- Required work -
Reproduce the rows from the start through the line containing "seterusnya ialah pengimplanan. Ini merupakan", substituting "wifi" for "Wi-Fi" and leaving everything else unchanged.

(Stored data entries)
★ ★ ★ ★ ★

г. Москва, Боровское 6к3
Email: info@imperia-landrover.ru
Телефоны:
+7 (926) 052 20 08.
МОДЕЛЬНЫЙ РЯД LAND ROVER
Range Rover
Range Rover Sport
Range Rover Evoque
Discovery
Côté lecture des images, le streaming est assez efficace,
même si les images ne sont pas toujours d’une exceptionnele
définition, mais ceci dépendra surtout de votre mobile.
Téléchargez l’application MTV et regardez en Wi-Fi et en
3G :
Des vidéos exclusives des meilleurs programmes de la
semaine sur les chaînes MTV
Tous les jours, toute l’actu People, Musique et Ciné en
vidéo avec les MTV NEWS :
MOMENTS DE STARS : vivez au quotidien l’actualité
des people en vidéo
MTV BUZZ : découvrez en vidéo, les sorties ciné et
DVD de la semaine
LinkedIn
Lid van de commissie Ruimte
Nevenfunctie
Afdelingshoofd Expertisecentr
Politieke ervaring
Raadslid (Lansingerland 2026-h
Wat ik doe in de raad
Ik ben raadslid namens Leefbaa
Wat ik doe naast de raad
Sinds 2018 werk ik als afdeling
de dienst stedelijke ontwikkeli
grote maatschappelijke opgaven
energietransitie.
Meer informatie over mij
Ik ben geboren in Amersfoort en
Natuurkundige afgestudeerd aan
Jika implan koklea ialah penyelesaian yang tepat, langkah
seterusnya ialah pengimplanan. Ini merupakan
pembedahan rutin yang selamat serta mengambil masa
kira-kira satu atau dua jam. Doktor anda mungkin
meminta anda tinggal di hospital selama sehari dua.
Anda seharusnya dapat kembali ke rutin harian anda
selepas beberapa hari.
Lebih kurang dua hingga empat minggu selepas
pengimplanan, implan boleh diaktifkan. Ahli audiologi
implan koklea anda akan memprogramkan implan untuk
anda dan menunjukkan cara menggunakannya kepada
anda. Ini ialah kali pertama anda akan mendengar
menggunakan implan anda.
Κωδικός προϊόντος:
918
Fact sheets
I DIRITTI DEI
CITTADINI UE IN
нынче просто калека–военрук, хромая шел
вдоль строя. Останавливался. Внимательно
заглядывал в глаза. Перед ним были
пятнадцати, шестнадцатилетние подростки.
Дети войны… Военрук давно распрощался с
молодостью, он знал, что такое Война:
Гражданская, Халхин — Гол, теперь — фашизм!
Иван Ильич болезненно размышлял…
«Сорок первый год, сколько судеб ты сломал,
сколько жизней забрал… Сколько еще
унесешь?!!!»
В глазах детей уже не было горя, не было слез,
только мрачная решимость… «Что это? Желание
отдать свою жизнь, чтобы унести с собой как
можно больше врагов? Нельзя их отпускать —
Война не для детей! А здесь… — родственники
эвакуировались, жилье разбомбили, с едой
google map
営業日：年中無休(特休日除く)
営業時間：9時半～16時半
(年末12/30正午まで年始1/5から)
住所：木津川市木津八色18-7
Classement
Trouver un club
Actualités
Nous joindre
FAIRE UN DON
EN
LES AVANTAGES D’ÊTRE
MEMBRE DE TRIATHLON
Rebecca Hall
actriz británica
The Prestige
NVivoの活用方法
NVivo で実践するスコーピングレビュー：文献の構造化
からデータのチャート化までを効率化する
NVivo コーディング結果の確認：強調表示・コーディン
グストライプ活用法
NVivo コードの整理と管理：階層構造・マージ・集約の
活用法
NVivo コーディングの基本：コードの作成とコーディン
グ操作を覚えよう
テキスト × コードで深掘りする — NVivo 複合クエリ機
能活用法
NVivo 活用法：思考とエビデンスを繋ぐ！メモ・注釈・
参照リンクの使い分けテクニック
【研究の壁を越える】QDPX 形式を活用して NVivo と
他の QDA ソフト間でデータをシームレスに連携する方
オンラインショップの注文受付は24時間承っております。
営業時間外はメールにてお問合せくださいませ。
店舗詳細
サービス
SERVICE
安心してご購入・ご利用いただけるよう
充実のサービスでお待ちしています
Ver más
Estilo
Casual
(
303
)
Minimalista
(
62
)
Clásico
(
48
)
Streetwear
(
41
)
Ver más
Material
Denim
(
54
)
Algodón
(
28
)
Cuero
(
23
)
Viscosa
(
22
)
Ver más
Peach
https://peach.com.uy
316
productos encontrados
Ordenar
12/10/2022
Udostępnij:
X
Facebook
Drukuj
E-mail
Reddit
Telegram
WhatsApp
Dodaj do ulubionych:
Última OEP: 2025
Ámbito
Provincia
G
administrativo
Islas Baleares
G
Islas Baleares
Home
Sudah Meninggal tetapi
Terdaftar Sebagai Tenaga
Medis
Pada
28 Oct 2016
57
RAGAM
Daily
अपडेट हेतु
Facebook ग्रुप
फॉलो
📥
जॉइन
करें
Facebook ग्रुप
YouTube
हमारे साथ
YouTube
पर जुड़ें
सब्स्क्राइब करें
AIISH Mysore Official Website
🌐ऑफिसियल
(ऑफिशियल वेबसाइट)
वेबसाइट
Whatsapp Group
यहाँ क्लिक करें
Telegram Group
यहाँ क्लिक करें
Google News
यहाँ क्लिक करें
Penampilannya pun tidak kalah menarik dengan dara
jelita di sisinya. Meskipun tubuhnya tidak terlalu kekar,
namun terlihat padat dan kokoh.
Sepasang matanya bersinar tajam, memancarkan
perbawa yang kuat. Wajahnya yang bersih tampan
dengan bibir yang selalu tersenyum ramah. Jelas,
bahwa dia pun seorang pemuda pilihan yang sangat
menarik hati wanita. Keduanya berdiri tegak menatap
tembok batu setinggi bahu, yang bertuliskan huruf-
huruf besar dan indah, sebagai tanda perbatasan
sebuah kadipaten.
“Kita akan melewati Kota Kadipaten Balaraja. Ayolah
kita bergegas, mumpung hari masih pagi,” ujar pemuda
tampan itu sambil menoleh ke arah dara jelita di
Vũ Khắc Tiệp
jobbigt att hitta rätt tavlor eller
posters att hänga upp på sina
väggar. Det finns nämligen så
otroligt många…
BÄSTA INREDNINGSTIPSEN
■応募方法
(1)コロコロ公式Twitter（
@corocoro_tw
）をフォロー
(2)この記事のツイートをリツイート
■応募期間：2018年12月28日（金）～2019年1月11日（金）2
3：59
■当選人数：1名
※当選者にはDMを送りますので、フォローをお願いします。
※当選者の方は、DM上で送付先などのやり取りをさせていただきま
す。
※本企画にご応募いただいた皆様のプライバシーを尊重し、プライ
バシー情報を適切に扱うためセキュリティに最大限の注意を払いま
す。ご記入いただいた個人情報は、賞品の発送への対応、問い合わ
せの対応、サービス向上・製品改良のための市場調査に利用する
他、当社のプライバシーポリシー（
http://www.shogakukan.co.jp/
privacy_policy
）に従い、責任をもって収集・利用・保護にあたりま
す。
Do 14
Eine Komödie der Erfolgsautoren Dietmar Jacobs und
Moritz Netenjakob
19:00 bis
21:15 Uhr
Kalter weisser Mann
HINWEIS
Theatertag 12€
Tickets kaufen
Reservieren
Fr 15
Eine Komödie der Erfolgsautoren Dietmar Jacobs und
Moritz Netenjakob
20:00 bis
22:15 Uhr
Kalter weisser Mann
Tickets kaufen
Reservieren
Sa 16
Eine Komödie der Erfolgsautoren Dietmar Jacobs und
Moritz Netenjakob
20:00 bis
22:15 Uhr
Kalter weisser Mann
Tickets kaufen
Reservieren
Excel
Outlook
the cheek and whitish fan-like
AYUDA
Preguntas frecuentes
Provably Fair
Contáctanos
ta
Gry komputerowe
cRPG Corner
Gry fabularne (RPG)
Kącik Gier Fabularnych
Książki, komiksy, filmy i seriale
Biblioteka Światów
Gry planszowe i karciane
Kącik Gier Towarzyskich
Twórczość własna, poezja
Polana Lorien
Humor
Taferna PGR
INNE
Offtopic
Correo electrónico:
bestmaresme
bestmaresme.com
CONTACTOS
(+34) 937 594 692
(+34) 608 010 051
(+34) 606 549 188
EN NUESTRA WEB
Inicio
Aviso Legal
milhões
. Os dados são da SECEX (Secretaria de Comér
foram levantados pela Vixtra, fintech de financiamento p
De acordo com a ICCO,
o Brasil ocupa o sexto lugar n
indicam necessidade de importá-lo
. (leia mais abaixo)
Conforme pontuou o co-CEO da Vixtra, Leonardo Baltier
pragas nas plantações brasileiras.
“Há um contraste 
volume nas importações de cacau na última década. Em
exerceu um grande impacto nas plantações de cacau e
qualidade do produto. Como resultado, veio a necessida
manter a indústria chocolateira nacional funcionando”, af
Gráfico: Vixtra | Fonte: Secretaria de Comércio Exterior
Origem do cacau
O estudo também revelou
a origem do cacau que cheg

★ ★ ★ ★ ★

- Solution for this problem -
г. Москва, Боровское 6к3
Email: info@imperia-landrover.ru
Телефоны:
+7 (926) 052 20 08.
МОДЕЛЬНЫЙ РЯД LAND ROVER
Range Rover
Range Rover Sport
Range Rover Evoque
Discovery
Côté lecture des images, le streaming est assez efficace,
même si les images ne sont pas toujours d’une exceptionnele
définition, mais ceci dépendra surtout de votre mobile.
Téléchargez l’application MTV et regardez en wifi et en
3G :
Des vidéos exclusives des meilleurs programmes de la
semaine sur les chaînes MTV
Tous les jours, toute l’actu People, Musique et Ciné en
vidéo avec les MTV NEWS :
MOMENTS DE STARS : vivez au quotidien l’actualité
des people en vidéo
MTV BUZZ : découvrez en vidéo, les sorties ciné et
DVD de la semaine
LinkedIn
Lid van de commissie Ruimte
Nevenfunctie
Afdelingshoofd Expertisecentr
Politieke ervaring
Raadslid (Lansingerland 2026-h
Wat ik doe in de raad
Ik ben raadslid namens Leefbaa
Wat ik doe naast de raad
Sinds 2018 werk ik als afdeling
de dienst stedelijke ontwikkeli
grote maatschappelijke opgaven
energietransitie.
Meer informatie over mij
Ik ben geboren in Amersfoort en
Natuurkundige afgestudeerd aan
Jika implan koklea ialah penyelesaian yang tepat, langkah
seterusnya ialah pengimplanan. Ini merupakan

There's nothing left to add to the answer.